Episode 4: Continuity of Different Kinds of Investment in Indian Stock Market

Cont.

In Previous Episode we have discussed about Different Kinds of Investment in Indian Stock Market. Remaining will be discussed in this episode.



4. Indices

A market index uses the prices of a small sample of shares chosen to be representative of the market to track market change. The majority of top indexes are weighted by market capitalization to account for the fact that as more shares are issued, there will be more trading opportunities. portfolios that they could be held in. Since the stocks that make up an index are also quite liquid, investors can easily and affordably replicate the index. The most frequently traded equities shares on that exchange make up narrow indexes in most cases. There are numerous other indices used to track other market cap groups or sectors.

The major uses of indices are:

  • The index can be used to compare investment results on stock markets vs other asset types like gold or debt.
  • An equity fund performance comparison using a stock market index as the benchmark is possible.
  • The index represents the performance of the economy or any particular sector of the economy.
  • Indices reveal the state of the market in real time.
  • Index Funds, Index Futures, and Index Options all use indices as their underlying.
Most Commonly Known index:
  • Nifty 50
  • Nifty 100
  • Nifty 200
  • Nifty 500
  • Nifty Mid 50
  • Bank Nifty

There are also sector indices for information technology, pharma, fast-moving consumer goods and such other sectors, created by the exchanges to enable tracking specific sectors.

5. Mutual Fund Units

Mutual Funds (MFs) are investment entities that pool together investor contributions and then invest the money in a portfolio of assets that correspond to the investors' shared investment goals. The units that the fund has issued serve as a representation of each investor's portion. The value of the units, or Net Asset Value (NAV), fluctuates over time to reflect changes in the portfolio that the fund owns. 
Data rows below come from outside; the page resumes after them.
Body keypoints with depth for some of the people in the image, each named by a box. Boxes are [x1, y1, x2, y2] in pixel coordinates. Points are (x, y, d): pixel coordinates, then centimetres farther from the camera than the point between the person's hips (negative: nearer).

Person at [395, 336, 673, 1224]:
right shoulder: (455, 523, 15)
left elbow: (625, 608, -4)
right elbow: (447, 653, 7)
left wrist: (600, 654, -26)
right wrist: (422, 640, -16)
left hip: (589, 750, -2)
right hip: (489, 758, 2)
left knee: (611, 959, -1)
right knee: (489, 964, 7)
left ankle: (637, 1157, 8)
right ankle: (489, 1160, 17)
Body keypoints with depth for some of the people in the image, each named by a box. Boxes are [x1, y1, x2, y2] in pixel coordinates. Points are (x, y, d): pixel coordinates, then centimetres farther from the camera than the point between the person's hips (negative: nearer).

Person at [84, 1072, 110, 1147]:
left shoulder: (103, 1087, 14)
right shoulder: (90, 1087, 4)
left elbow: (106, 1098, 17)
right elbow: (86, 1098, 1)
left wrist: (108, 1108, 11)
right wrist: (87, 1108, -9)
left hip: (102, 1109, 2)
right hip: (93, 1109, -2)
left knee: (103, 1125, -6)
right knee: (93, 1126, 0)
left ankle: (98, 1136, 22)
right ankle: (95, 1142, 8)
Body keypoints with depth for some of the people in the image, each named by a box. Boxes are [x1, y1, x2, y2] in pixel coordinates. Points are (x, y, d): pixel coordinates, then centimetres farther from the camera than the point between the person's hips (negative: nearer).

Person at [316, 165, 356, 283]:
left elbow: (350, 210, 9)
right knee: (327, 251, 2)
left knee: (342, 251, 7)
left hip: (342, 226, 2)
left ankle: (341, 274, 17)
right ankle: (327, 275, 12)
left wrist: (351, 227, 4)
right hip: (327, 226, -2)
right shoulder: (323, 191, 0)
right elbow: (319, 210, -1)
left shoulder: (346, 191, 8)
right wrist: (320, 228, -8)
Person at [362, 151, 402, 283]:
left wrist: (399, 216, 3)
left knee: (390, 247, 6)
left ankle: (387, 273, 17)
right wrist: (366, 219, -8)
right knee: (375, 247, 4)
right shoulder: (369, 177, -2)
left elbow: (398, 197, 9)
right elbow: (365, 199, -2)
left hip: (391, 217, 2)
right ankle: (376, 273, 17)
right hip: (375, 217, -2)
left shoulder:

Both open-ended and close-ended MF schemes exist. An open-ended scheme gives investors the flexibility to purchase units from the fund whenever they want and to sell those units back to the fund whenever they want. There is no set maturity period for these systems. At the NAV-linked prices, the units may be purchased and sold whenever desired.

A closed-end fund has a fixed share capital and sells a fixed number of shares. unit of closed-end funds can be traded on any stock exchange where they are compulsorily listed.

It is Issued by Mutual Funds. The Main Investors here is Institutional and Individual It is issued through Direct issuance by mutual funds and Stock Exchange. It is regulated by SEBI, RBI.

6. Exchange Traded Funds (ETFs)

An Exchange Traded Fund (ETF) is an investment vehicle in which investors invest pooled funds Track a basket of indices, commodities, or assets. In that sense, it is similar to an index fund. Its portfolio reflects the index it tracks. However, unlike index funds, ETF shares are listed on stock exchanges. Traded on an exchange, continuously reflecting price changes in index or commodity prices.

ETFs offer the diversification benefits of index funds, plus the ability to buy or sell. Real-time prices, even in units of funds. Since ETFs are passively managed portfolios, Expense ratios are typically lower than mutual funds.